Understanding The Importance Of Routines and Predictability

I’m quite ashamed of this one. I thought I had routines sussed. After twenty years as a teacher, I was very much aware of the importance of routines for autistic children and experienced in putting these routines in place and ensuring that they were followed. It turns out, doing this in your own home, in your own life, is a little different. It’s easier to accidentally let things slip in the midst of busy, daily living. Previously, I would think nothing of a last minute change of plan for dinner if I realised I was missing ingredients or had less time to prepare a meal than planned. I know now that deviation from the promised dinner is unsettling for Jamie.

I think I’m getting better at the daily routines but in the last few years, I’ve been slow to identify some of the things Jamie does as “routines”. Routines are not just about following morning or bedtime routines. For many autistic individuals, life is a series of routines and deviating from them can be distressing. For example, I was so delighted when he felt able to go to Edinburgh on the train every month to go to his favourite music shop. We’d get the train there, go to his shop and get the next train home. After unsuccessfully suggesting a few times that we add some other things into the trip, it finally dawned on me: that would make the day unpredictable. Jamie has found a routine to this trip and is only comfortable when it is done in a certain way. So now when we have our trip to Edinburgh we stick to his routine (and it makes him so happy).

My Advice:

Yes, sometimes sticking to routines limits opportunities for the rest of us to extend a nice activity or try something different but that takes away the predictability and turns the activity or event into a stressful experience for Jamie. I’ve found the way to manage this is to do my utmost to stick to plans and routines with Jamie but when I’m on my own I can vary things if I like.

Mother’s Guilt

I wish I could say that there will be no more mistakes now but the reality is, I’m only human. More to the point, I’m not an autistic human so I’m bound to misunderstand some things and mess up at times.

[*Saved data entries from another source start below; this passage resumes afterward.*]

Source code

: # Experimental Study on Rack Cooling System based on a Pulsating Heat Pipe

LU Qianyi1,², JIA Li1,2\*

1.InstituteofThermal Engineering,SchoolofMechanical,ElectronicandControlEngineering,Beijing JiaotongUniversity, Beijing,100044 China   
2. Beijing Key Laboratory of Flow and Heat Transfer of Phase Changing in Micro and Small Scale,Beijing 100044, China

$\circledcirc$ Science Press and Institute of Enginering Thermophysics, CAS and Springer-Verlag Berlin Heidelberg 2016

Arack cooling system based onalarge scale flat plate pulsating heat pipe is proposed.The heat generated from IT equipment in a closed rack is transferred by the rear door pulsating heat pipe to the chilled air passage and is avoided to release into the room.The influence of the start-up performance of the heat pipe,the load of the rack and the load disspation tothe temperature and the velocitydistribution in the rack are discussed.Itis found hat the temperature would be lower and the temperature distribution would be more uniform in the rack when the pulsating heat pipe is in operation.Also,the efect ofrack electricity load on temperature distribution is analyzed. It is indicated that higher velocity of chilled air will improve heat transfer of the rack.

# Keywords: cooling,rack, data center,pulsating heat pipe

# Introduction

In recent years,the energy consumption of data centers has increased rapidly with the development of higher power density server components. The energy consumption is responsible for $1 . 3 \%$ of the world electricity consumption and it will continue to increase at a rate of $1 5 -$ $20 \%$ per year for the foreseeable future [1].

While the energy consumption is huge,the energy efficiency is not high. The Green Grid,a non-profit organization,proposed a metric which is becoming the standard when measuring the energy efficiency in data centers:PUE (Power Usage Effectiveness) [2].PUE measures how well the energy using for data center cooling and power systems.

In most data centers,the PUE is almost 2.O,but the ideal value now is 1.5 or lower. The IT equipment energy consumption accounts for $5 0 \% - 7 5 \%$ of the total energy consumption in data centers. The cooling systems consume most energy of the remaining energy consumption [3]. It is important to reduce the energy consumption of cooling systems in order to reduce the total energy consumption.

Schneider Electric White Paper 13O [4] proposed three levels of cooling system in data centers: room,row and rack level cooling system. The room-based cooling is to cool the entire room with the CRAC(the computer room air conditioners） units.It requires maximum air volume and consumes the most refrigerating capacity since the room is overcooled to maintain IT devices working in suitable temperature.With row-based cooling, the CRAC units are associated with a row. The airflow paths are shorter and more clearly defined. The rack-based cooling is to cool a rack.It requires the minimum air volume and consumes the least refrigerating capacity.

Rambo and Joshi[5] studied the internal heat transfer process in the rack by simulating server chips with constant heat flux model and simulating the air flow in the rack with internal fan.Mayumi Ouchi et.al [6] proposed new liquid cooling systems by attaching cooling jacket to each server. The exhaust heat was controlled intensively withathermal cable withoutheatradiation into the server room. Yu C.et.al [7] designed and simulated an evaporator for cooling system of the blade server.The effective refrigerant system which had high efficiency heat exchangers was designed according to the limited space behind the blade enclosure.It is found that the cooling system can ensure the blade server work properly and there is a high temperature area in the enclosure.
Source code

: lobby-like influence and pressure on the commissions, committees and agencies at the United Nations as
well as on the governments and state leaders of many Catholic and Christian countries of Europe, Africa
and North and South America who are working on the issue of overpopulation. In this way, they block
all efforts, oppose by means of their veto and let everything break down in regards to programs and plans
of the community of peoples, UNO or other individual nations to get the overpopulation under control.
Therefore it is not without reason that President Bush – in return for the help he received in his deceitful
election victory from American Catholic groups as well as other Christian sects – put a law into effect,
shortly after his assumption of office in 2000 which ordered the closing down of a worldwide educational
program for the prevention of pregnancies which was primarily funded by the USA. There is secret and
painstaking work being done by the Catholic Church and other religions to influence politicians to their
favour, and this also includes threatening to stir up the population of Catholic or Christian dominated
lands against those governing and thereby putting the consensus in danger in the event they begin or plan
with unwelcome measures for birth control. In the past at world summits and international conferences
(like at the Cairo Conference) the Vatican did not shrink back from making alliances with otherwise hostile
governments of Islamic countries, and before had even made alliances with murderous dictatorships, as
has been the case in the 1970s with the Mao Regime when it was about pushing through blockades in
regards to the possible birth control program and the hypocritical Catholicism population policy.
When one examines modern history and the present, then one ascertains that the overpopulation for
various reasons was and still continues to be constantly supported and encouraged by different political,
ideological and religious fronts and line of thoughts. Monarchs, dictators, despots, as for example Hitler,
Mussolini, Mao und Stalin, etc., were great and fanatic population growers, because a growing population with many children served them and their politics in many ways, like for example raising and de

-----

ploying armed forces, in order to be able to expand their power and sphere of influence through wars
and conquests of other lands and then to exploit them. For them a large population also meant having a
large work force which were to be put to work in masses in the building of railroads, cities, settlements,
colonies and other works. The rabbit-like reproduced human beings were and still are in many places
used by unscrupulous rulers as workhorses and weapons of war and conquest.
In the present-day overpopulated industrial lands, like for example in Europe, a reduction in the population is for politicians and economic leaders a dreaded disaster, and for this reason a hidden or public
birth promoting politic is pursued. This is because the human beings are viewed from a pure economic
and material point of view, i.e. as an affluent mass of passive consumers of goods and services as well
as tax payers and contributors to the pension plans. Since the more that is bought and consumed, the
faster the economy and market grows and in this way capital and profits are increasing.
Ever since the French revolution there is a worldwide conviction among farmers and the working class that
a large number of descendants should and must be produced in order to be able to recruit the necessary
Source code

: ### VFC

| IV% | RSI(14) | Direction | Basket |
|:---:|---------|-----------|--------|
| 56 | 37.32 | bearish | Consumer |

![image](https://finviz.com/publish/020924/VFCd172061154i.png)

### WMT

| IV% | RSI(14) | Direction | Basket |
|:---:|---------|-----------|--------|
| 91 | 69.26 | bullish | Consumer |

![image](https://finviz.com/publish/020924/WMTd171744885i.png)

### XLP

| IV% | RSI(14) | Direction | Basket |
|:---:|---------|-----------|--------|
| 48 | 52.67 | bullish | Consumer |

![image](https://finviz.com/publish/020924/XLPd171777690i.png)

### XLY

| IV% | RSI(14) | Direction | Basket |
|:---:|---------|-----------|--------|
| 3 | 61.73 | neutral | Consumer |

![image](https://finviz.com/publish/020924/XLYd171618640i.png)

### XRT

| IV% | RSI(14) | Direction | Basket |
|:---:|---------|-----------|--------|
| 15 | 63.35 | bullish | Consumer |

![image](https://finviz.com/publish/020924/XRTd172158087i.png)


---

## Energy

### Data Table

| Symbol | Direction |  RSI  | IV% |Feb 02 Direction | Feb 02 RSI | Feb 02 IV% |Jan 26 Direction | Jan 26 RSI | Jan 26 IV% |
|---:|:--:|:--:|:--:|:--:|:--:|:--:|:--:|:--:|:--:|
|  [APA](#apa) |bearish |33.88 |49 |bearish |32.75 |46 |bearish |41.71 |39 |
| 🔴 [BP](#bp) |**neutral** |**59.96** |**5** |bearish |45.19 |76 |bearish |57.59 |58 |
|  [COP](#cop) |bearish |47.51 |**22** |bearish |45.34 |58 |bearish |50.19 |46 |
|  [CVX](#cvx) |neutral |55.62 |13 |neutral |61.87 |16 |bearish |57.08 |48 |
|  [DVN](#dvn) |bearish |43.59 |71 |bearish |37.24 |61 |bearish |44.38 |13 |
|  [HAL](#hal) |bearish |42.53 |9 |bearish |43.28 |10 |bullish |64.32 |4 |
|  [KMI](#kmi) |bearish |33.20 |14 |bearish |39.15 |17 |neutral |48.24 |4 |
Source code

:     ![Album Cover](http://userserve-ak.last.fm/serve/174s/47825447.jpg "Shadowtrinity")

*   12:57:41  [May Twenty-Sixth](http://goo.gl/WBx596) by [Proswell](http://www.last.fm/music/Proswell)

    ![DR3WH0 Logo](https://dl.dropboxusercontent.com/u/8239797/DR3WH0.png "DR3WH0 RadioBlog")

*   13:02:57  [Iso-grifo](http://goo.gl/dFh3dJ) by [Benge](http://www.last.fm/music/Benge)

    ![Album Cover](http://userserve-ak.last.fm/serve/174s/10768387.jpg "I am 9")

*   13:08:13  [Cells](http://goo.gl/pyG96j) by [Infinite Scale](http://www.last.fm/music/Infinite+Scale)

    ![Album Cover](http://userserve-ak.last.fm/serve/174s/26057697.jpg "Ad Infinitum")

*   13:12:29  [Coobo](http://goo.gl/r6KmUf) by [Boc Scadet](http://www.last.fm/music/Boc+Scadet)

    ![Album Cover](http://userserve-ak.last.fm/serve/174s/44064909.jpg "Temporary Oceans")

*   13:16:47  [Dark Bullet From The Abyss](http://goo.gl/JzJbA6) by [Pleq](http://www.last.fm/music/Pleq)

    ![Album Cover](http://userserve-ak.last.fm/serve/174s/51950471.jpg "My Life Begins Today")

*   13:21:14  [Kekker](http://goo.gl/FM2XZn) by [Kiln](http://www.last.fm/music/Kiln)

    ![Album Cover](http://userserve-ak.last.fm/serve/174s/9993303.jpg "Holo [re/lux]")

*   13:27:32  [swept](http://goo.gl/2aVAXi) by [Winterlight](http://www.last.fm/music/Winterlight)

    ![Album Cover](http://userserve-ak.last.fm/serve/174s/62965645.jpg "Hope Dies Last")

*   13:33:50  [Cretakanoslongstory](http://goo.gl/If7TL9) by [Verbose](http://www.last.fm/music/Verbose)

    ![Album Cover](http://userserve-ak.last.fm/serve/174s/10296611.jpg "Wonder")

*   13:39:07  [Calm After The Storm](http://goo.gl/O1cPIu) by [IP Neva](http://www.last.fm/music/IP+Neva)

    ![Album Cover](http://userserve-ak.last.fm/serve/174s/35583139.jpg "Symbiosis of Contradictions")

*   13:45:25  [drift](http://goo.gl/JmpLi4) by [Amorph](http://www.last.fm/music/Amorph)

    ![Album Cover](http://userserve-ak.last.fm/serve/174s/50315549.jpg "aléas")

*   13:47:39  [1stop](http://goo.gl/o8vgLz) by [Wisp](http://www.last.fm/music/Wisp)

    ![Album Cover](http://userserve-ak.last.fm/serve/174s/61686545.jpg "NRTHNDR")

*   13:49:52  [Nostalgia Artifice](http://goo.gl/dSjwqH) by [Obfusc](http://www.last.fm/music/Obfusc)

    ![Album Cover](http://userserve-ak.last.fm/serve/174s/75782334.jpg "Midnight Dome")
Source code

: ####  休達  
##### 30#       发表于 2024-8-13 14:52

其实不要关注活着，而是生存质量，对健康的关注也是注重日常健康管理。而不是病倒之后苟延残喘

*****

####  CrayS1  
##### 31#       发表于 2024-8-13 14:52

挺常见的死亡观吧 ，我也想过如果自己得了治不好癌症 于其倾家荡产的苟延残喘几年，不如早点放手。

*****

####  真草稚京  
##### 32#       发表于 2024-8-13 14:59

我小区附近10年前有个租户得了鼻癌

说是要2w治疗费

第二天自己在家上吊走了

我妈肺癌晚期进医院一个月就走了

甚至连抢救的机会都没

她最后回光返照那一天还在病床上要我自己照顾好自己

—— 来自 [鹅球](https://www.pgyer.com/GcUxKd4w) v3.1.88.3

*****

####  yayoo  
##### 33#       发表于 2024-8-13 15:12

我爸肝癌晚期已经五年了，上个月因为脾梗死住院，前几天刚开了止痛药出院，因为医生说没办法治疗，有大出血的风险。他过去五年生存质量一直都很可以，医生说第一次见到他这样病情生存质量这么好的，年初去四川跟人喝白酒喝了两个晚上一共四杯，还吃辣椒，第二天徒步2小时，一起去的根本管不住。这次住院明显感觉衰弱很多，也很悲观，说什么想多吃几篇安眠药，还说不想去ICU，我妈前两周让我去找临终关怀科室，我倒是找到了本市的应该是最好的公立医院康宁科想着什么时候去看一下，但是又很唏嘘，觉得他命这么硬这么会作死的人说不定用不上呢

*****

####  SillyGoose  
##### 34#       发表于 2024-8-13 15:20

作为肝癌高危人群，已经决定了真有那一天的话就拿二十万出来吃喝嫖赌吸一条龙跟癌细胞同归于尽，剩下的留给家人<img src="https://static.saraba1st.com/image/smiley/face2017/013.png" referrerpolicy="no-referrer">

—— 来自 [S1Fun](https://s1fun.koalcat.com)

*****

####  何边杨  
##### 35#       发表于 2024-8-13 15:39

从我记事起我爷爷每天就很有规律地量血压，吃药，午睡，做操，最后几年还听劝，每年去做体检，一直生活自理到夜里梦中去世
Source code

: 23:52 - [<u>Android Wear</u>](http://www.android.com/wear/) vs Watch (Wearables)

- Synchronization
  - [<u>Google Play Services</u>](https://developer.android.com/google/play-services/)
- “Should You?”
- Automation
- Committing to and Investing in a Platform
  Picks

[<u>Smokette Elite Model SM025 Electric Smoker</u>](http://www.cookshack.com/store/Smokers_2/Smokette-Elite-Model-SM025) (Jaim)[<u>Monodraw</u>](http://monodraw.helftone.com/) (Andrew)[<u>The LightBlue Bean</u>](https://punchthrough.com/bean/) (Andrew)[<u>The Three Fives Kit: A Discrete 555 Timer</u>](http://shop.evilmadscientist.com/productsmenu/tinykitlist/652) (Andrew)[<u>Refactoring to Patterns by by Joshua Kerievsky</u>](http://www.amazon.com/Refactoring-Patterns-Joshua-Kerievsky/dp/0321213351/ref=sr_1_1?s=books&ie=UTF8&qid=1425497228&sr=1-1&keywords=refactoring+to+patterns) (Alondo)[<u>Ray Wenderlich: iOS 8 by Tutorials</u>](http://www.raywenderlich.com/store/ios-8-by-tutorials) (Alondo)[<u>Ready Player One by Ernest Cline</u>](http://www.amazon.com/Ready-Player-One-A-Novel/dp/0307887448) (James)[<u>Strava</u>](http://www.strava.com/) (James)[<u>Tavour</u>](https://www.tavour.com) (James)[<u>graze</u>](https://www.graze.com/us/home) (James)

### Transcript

However, as we navigate the teenage years, I will do my utmost to be the very best mum and advocate that I can be for him.

I’m grateful that my child is (sometimes) in a position to articulate when I get things wrong for him; I know that’s not the case with all autistic children. The writing of this blog post, and ascertaining that Jamie was comfortable with it all, facilitated some very honest and helpful conversations between us about mistakes I’ve made - and some I’m still making. 

If there’s one thing mums are pros at, it’s guilt. This applies whether your child is neurodivergent or not. But dwelling on past mistakes doesn’t help anyone. Parenting, like all relationships, can be messy and we’re all learning as we go. I think the best thing we can do - for our kids and for ourselves - is to accept that we might make mistakes along the way, be willing to learn from them and keep showing up to do our very best for our kids.